Dataset entries
****************

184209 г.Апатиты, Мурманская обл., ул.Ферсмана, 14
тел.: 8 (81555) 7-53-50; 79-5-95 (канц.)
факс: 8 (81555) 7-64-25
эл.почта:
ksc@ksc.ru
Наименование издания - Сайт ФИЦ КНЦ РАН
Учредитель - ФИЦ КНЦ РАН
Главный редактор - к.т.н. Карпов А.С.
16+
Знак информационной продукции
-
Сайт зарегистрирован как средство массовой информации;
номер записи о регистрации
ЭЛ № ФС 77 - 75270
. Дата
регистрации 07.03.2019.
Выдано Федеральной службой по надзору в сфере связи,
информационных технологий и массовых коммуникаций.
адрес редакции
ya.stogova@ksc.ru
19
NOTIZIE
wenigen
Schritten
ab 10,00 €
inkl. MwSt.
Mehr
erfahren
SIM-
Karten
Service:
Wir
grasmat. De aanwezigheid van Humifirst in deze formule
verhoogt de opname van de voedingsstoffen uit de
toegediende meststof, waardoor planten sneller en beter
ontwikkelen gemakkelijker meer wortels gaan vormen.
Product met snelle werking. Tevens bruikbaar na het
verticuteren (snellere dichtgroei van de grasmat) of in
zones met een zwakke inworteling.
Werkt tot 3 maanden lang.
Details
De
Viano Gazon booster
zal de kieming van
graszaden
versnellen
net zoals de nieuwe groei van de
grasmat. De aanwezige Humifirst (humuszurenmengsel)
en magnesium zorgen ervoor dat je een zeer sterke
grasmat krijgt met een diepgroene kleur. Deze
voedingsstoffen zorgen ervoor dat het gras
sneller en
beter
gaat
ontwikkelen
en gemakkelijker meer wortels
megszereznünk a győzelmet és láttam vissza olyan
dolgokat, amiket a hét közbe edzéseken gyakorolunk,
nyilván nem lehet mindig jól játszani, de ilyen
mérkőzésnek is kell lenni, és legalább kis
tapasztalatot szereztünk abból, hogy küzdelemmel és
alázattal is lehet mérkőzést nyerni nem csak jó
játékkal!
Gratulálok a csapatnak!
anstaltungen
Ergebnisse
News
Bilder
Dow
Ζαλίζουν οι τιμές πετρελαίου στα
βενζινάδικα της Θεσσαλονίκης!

****************

• _PROBLEM TO WORK ON_
Recast every line of the entries above as a numbered list, leaving out any blank lines.

• _RESPONSE_
1. 184209 г.Апатиты, Мурманская обл., ул.Ферсмана, 14
2. тел.: 8 (81555) 7-53-50; 79-5-95 (канц.)
3. факс: 8 (81555) 7-64-25
4. эл.почта:
5. ksc@ksc.ru
6. Наименование издания - Сайт ФИЦ КНЦ РАН
7. Учредитель - ФИЦ КНЦ РАН
8. Главный редактор - к.т.н. Карпов А.С.
9. 16+
10. Знак информационной продукции
11. -
12. Сайт зарегистрирован как средство массовой информации;
13. номер записи о регистрации
14. ЭЛ № ФС 77 - 75270
15. . Дата
16. регистрации 07.03.2019.
17. Выдано Федеральной службой по надзору в сфере связи,
18. информационных технологий и массовых коммуникаций.
19. адрес редакции
20. ya.stogova@ksc.ru
21. 19
22. NOTIZIE
23. wenigen
24. Schritten
25. ab 10,00 €
26. inkl. MwSt.
27. Mehr
28. erfahren
29. SIM-
30. Karten
31. Service:
32. Wir
33. grasmat. De aanwezigheid van Humifirst in deze formule
34. verhoogt de opname van de voedingsstoffen uit de
35. toegediende meststof, waardoor planten sneller en beter
36. ontwikkelen gemakkelijker meer wortels gaan vormen.
37. Product met snelle werking. Tevens bruikbaar na het
38. verticuteren (snellere dichtgroei van de grasmat) of in
39. zones met een zwakke inworteling.
40. Werkt tot 3 maanden lang.
41. Details
42. De
43. Viano Gazon booster
44. zal de kieming van
45. graszaden
46. versnellen
47. net zoals de nieuwe groei van de
48. grasmat. De aanwezige Humifirst (humuszurenmengsel)
49. en magnesium zorgen ervoor dat je een zeer sterke
50. grasmat krijgt met een diepgroene kleur. Deze
51. voedingsstoffen zorgen ervoor dat het gras
52. sneller en
53. beter
54. gaat
55. ontwikkelen
56. en gemakkelijker meer wortels
57. megszereznünk a győzelmet és láttam vissza olyan
58. dolgokat, amiket a hét közbe edzéseken gyakorolunk,
59. nyilván nem lehet mindig jól játszani, de ilyen
60. mérkőzésnek is kell lenni, és legalább kis
61. tapasztalatot szereztünk abból, hogy küzdelemmel és
62. alázattal is lehet mérkőzést nyerni nem csak jó
63. játékkal!
64. Gratulálok a csapatnak!
65. anstaltungen
66. Ergebnisse
67. News
68. Bilder
69. Dow
70. Ζαλίζουν οι τιμές πετρελαίου στα
71. βενζινάδικα της Θεσσαλονίκης!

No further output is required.